_TASK STATEMENT_:
Set down the whole listing below exactly. The pictures stay out.

───

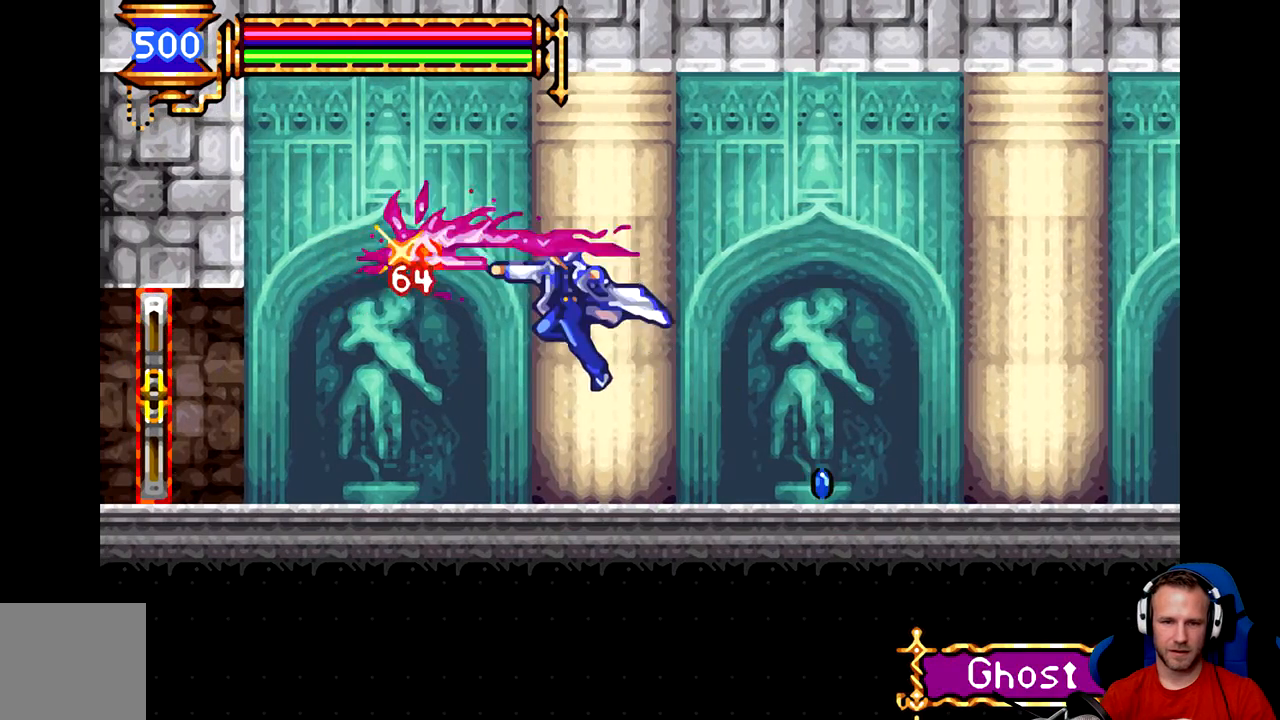
{"buttons": [], "left_stick": "right", "events": [[151, "left_stick", "right"]]}
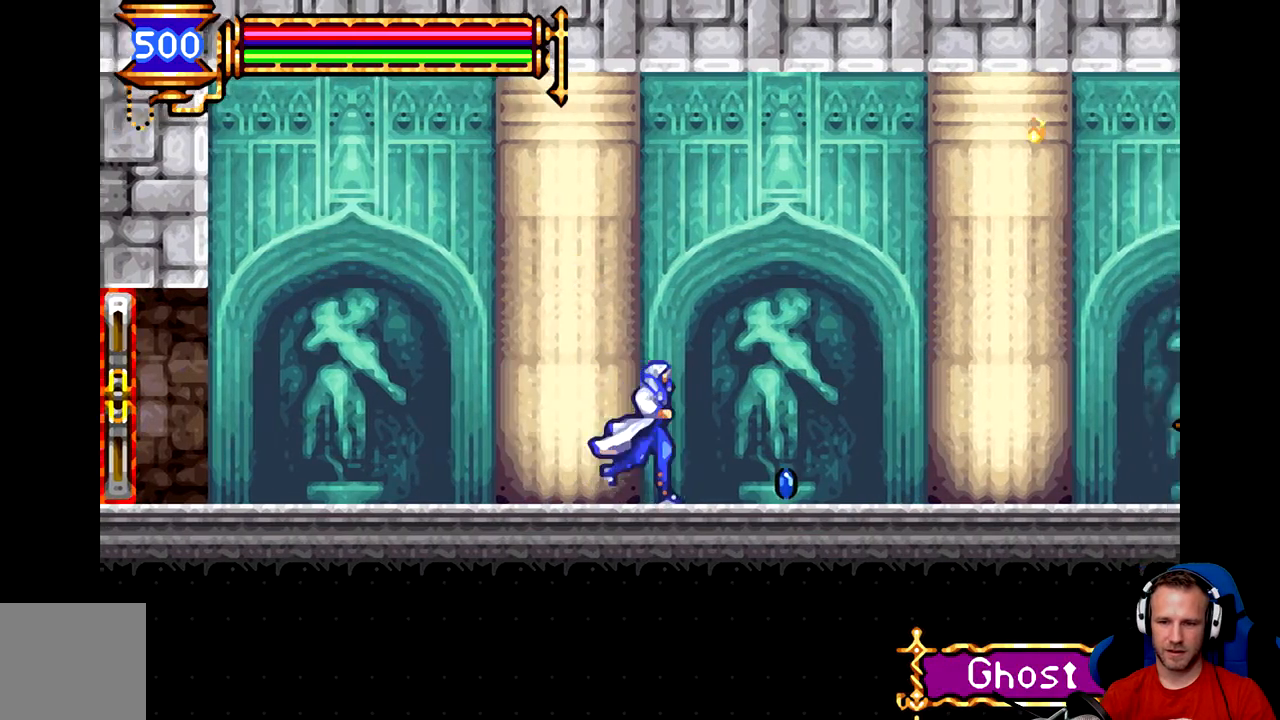
{"buttons": [], "left_stick": "right", "events": []}
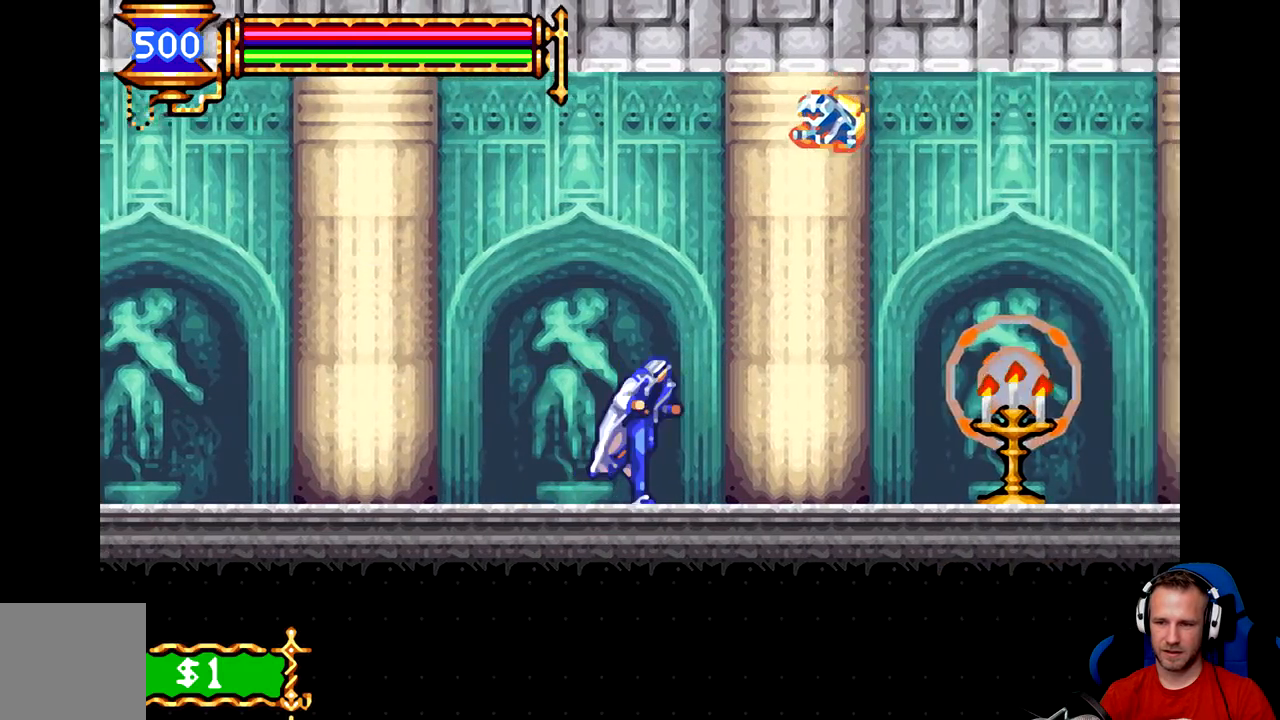
{"buttons": [], "left_stick": "left", "events": [[100, "B", "down"], [234, "left_stick", "center"], [267, "A", "down"], [367, "A", "up"], [367, "B", "up"], [434, "left_stick", "left"]]}
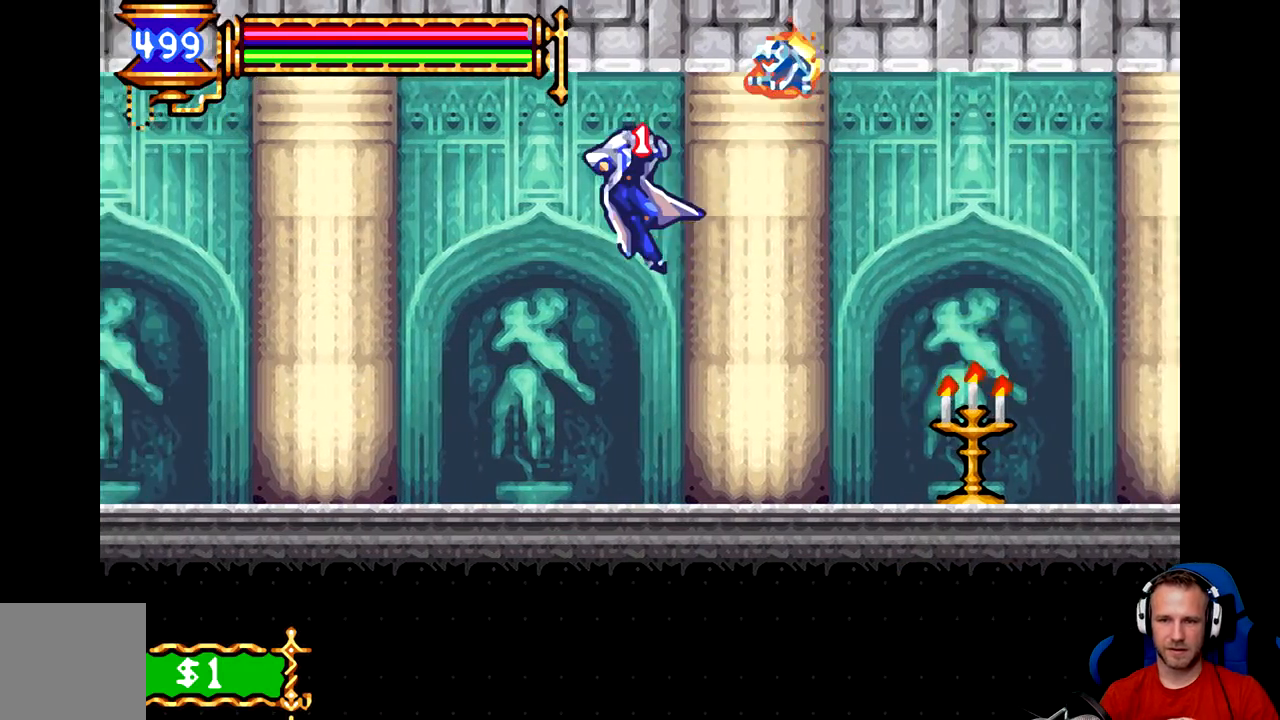
{"buttons": [], "left_stick": "center", "events": [[100, "left_stick", "center"], [267, "left_stick", "right"], [500, "left_stick", "center"]]}
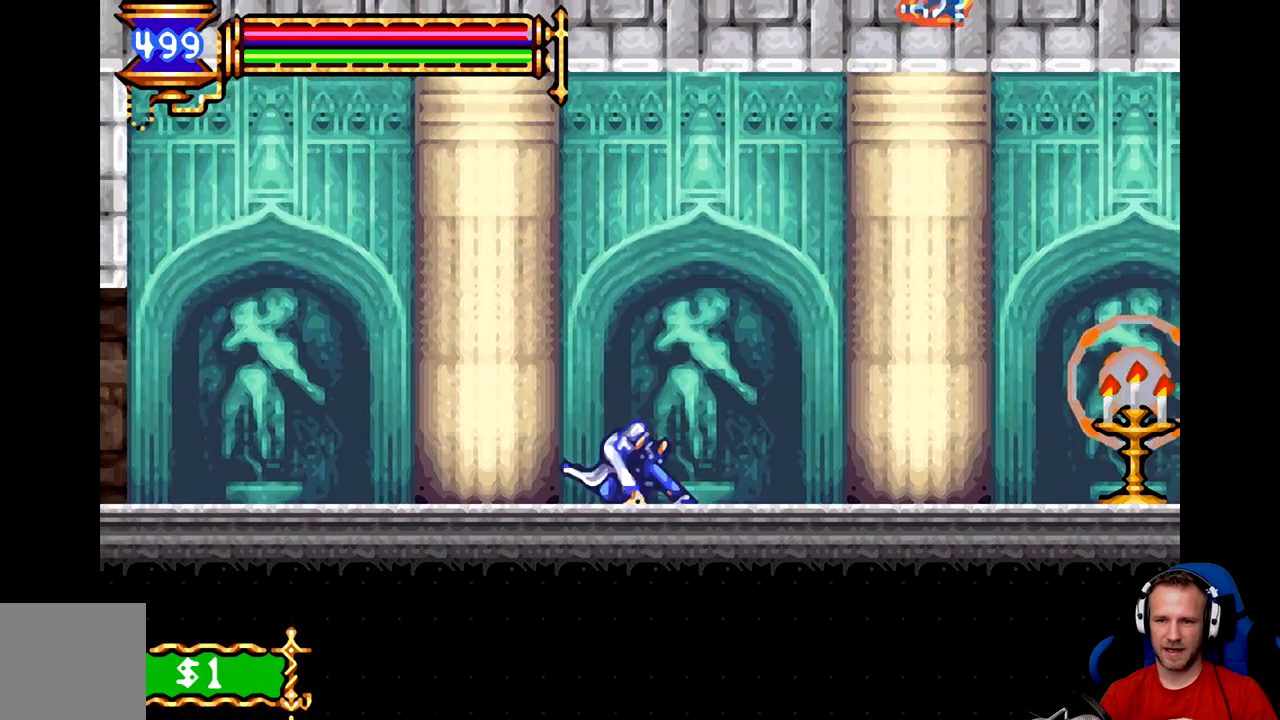
{"buttons": ["B"], "left_stick": "center", "events": [[401, "B", "down"]]}
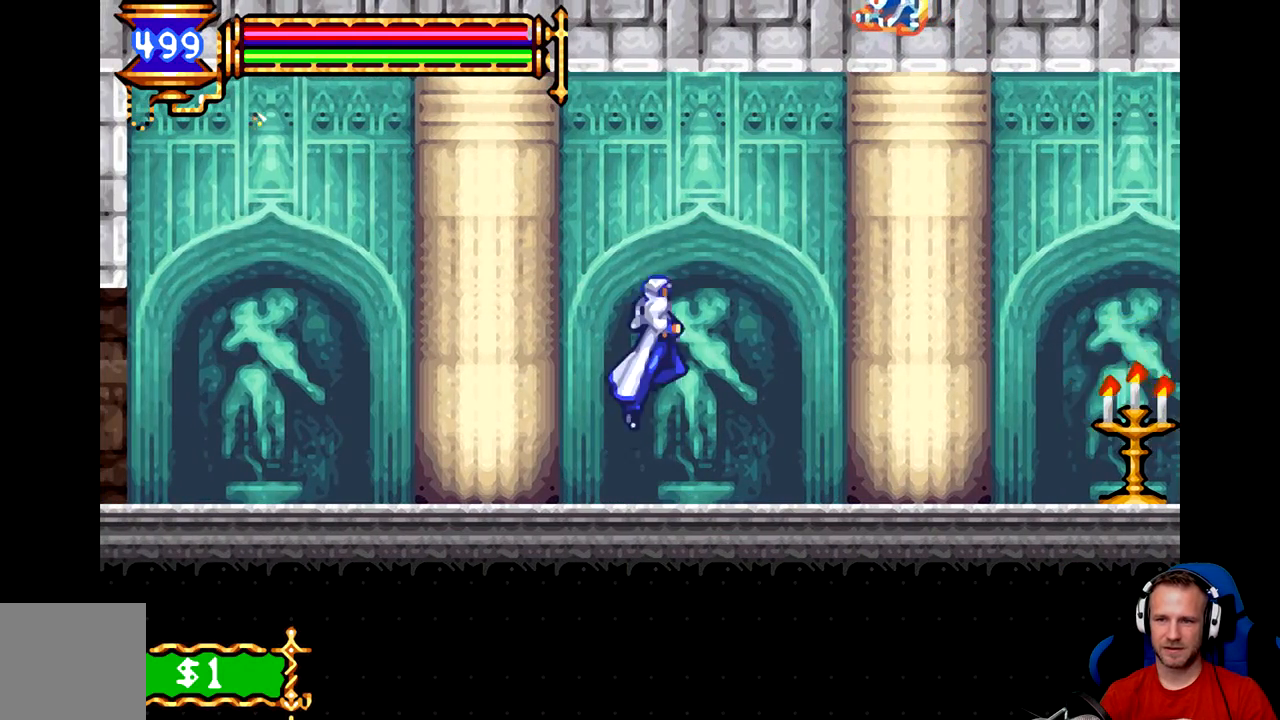
{"buttons": ["A", "B"], "left_stick": "right", "events": [[350, "A", "down"], [350, "left_stick", "right"]]}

───

_EXERCISE OUTPUT_:
{"buttons": [], "left_stick": "right", "events": [[151, "left_stick", "right"]]}
{"buttons": [], "left_stick": "right", "events": []}
{"buttons": [], "left_stick": "left", "events": [[100, "B", "down"], [234, "left_stick", "center"], [267, "A", "down"], [367, "A", "up"], [367, "B", "up"], [434, "left_stick", "left"]]}
{"buttons": [], "left_stick": "center", "events": [[100, "left_stick", "center"], [267, "left_stick", "right"], [500, "left_stick", "center"]]}
{"buttons": ["B"], "left_stick": "center", "events": [[401, "B", "down"]]}
{"buttons": ["A", "B"], "left_stick": "right", "events": [[350, "A", "down"], [350, "left_stick", "right"]]}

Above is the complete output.